Re: Windows NTFS UTF-16LE File-Operations
by repellent (Priest) on Feb 20, 2012 at 21:08 UTC
    Would Win32::GetLongPathName() help?
    use Win32; use File::Find; my @paths; find sub { my $path = Win32::GetLongPathName($File::Find::name); # now use Unicode semantics on $path push(@paths, $path) if $path =~ /\x{ABCD}/; }, "my_dir";

      No. Long path names are nothing to do with unicode or wide characters.

      They are the opposite of "short path names" -- the 8.3 FAT compatility fudge that allows the path 'Program Files' to be accessed as 'PROGRA~1'.

      As such, long path names are actually just the normal path names visible in the NTFS file space.

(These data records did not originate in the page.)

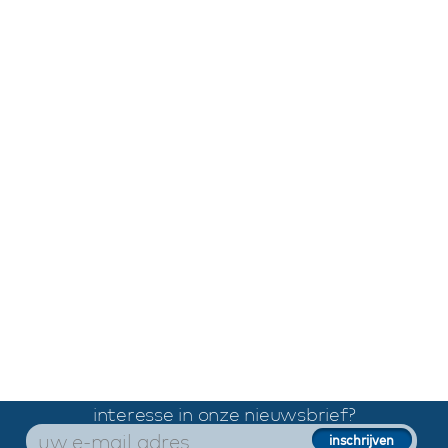
interesse in onze nieuwsbrief?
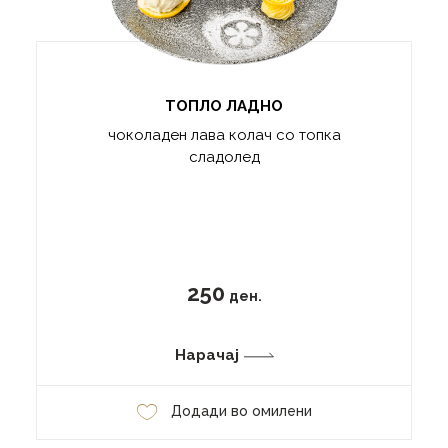
ТОПЛО ЛАДНО
чоколаден лава колач со топка
сладолед
250
ден.
Нарачај
Додади во омилени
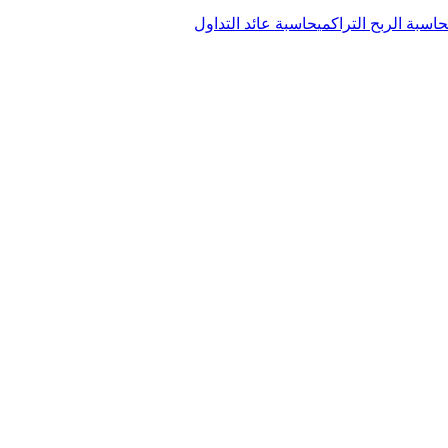
حاسبة الربح التراكمي
حاسبة عائد التداول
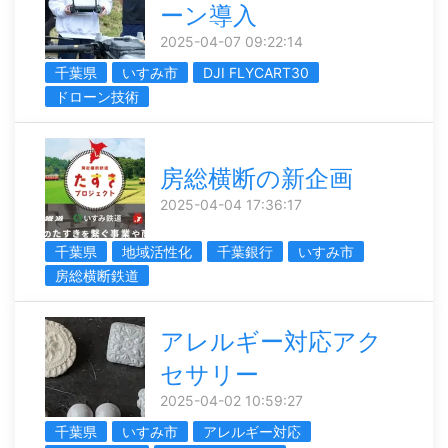
ーン導入
2025-04-07 09:22:14
千葉県
いすみ市
DJI FLYCART30
ドローン技術
房総横断の新企画
2025-04-04 17:36:17
千葉県
地域活性化
千葉銀行
いすみ市
房総横断鉄道
アレルギー対応アク
セサリー
2025-04-02 10:59:27
千葉県
いすみ市
アレルギー対応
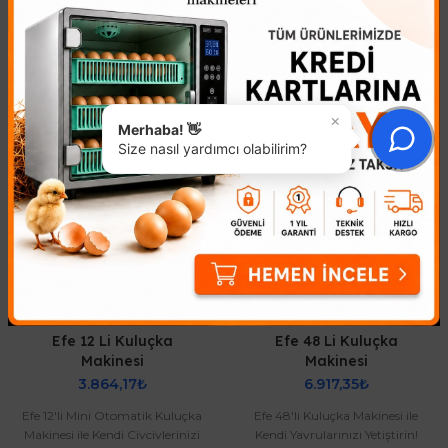
Benzer Ürünler
×
Merhaba! 👋
Size nasıl yardımcı olabilirim?
Efe 12 Li Kuluçka
Efe 48 Li Kuluçka
Makinesi
Makinesi
3.864,17₺
6.917,35₺
Efe 12'li Mini Otomatik Kuluçka
Efe 48'li Kuluçka Makinesi ile
Makinesi ile Kendi Civcivlerinizi
Kendi Yavrularınızı Yetiştirin!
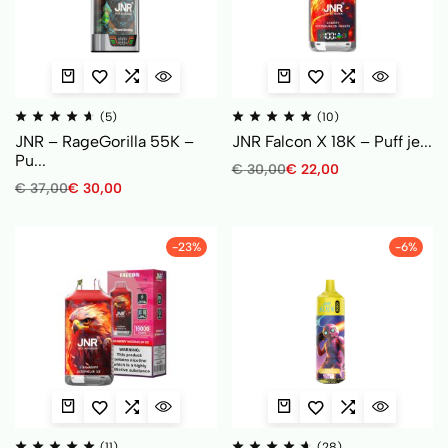
(5)
(10)
JNR – RageGorilla 55K –
JNR Falcon X 18K – Puff je...
Pu...
€
30,00
€
22,00
€
37,00
€
30,00
-23%
-6%
(11)
(28)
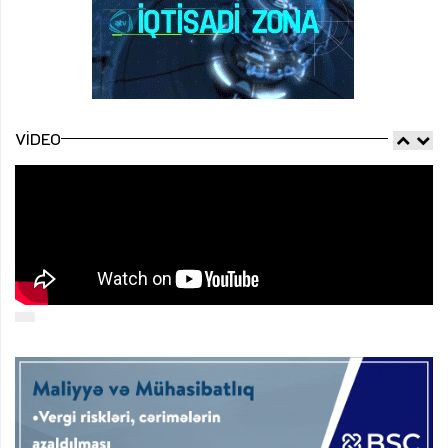
VIDEO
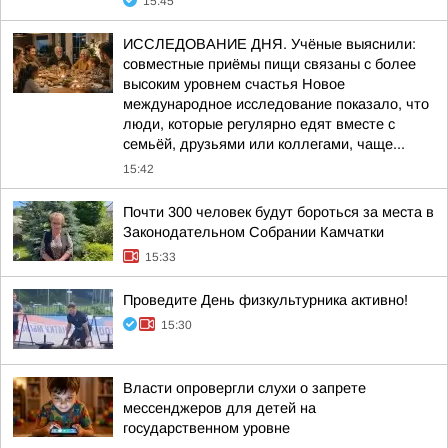
15:45
ИССЛЕДОВАНИЕ ДНЯ. Учёные выяснили:
совместные приёмы пищи связаны с более
высоким уровнем счастья Новое
международное исследование показало, что
люди, которые регулярно едят вместе с
семьёй, друзьями или коллегами, чаще...
15:42
Почти 300 человек будут бороться за места в
Законодательном Собрании Камчатки
15:33
Проведите День физкультурника активно!
15:30
Власти опровергли слухи о запрете
мессенджеров для детей на
государственном уровне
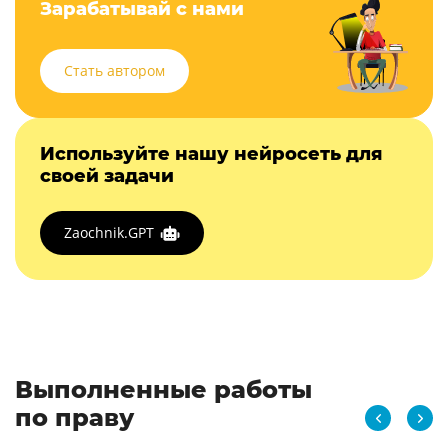
Зарабатывай с нами
Стать автором
Используйте нашу нейросеть для
своей задачи
Zaochnik.GPT
Выполненные работы
по праву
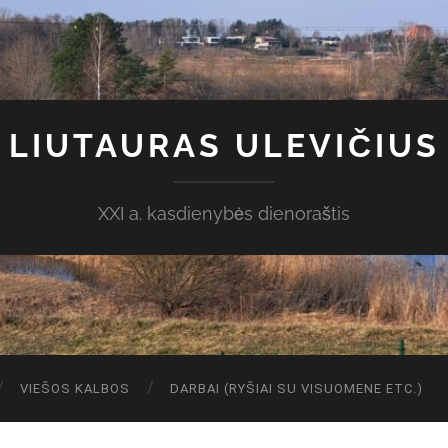
LIUTAURAS ULEVIČIUS
XXI a. kasdienybės dienoraštis
VIEŠOS KALBOS
DARBAI (RYŠIAI SU VISUOMENE ETC.)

      With the rise and rise of 'Social' network sites: 'Computers are making people easier to use everyday'
      Examine what is said, not who speaks -- Silence betokens consent -- Love the truth but pardon error.
      "Science is about questioning the status quo. Questioning authority".
      In the absence of evidence, opinion is indistinguishable from prejudice.

      The start of some sanity?

        Hmm, it's just that Win32::GetLongPathName() returns the perl string I'd most expect in Win32-land. By "expect", I mean "jives with what I see in Windows Explorer".

        Using Explorer, I created a file "snowman ☃" in a new folder "my_dir". That file was created by renaming an empty text file with "snowman " first, and then copy+pasting the snowman character. Then I ran the following:

        The results tell me that the return string from Win32::GetLongPathName() is then fit for Unicode semantics in Perl. Nevermind the underlying filesystem encoding of NTFS (UTF-16LE ? I don't know), I can now treat the path as characters from then on.

        Sure, long path names are opposite of short path names. What I'm saying is that Win32::GetLongPathName() is handy to get at the characters instead of octets given by File::Find.